LISBETH’S SUPER-SECRET bachelorette party location turns out to be a warmly lit room in the back of the restaurant Voi, done up in shades of black and red, containing four small square tables, two of which have been pushed together to accommodate the five of us. The room is attached to a slightly larger kitchen, which runs adjacent to the restaurant’s main kitchen and contains all the various stations we can see on the other side except more compact in size.
Paulo, the incredibly gorgeous chef with coffee-colored eyes, informs us that Voi is a two-year-old working Italian restaurant that houses a separate space that can be reserved for cooking demonstrations and parties. Tonight, he has prepared a small menu of Northern Italian cuisine that he is going to teach us how to cook.
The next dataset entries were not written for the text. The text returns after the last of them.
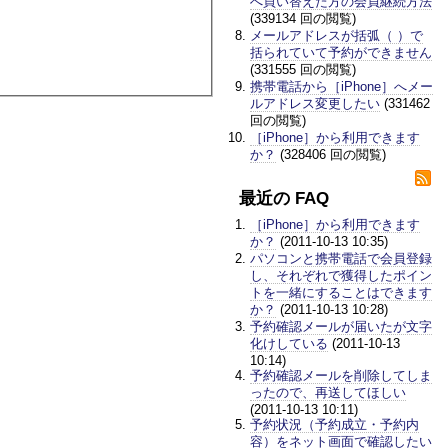
へ買い替えた方の会員継続方法
(339134 回の閲覧)
メールアドレスが括弧（ ）で
括られていて予約ができません
(331555 回の閲覧)
携帯電話から［iPhone］へメー
ルアドレス変更したい
(331462
回の閲覧)
［iPhone］から利用できます
か？
(328406 回の閲覧)
最近の FAQ
［iPhone］から利用できます
か？
(2011-10-13 10:35)
パソコンと携帯電話で会員登録
し、それぞれで獲得したポイン
トを一緒にすることはできます
か？
(2011-10-13 10:28)
予約確認メールが届いたが文字
化けしている
(2011-10-13
10:14)
予約確認メールを削除してしま
ったので、再送してほしい
(2011-10-13 10:11)
予約状況（予約成立・予約内
容）をネット画面で確認したい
“We’re going to cook?” I ask doubtfully, wondering if by “we” he means himself in the collective sense. But Lisbeth claps her hands and laugh
s.
“Isn’t this a fantastic idea? Because you love to cook, and we love you.”
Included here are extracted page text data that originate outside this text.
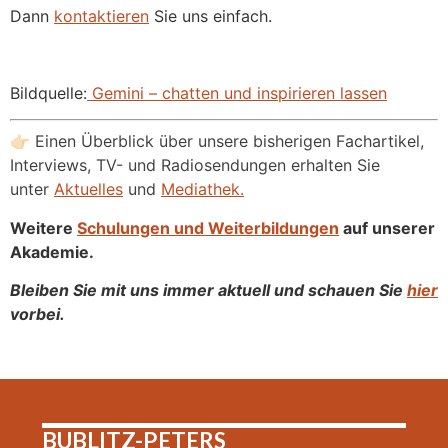
Dann
kontaktieren
Sie uns einfach.
Bildquelle:
‎ Gemini – chatten und inspirieren lassen
👉🏻 Einen Überblick über unsere bisherigen Fachartikel,
Interviews, TV- und Radiosendungen erhalten Sie
unter
Aktuelles
und
Mediathek.
Weitere
Schulungen und Weiterbildungen
auf unserer
Akademie.
Bleiben Sie mit uns immer aktuell und schauen Sie
hier
vorbei.
BUBLITZ-PETERS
I do love to cook, so I can’t really explain why this idea falls flat for me. It may have something to do with the fact that I’ve been cooking all day. It could be because I expected to relax, to be pampered and celebrated, not asked to cook my own meal. I am well-aware of the cooking limitations of my bridal party, which means that the bulk of the work is going to fall to me since I’m the only one of us who has taken it upon herself to break free of the carryout menu chains. With all of my relationship and friendship anxiety rattling around in my brain, I can barely concentrate on making small talk much less follow someone else’s recipe and hold a knife. But Lisbeth is clearly so excited with her surprise that I throw my arms around her and congratulate her on her brilliance.
We follow Paulo back into the kitchen where he gives us each an apron embroidered with the name of the restaurant and shows us where we can wash our hands.
“I just want it said,” Emily whispers to me as she lathers her hands like a surgeon, “that this was Arianna’s idea. I told her that this was like asking me to look at mammogram films for my bachelorette party. I voted for the spa night.”
I nod, as if I have vast experience with breasts and this analogy while I watch Arianna examine the cream-colored pieces of paper Paulo is passing out on the other side of the kitchen. She looks subdued, calm after a long cry, her eyes still puffy, at least to someone who knows her face as well as I do. Who knows Arianna’s mood based on the tightness of the hair wrapped around her finger. I can’t imagine she’s excited to be cooking.
I sigh as I run my hands in the water, almost feeling as if this piece of information is one more tally mark—a diagonal cross over four parallel lines keeping track of all the ways Arianna and I don’t know each other anymore. We’re like a foreign language we once spoke as a child, which sounds familiar but is no longer understandable beyond a few common phrases.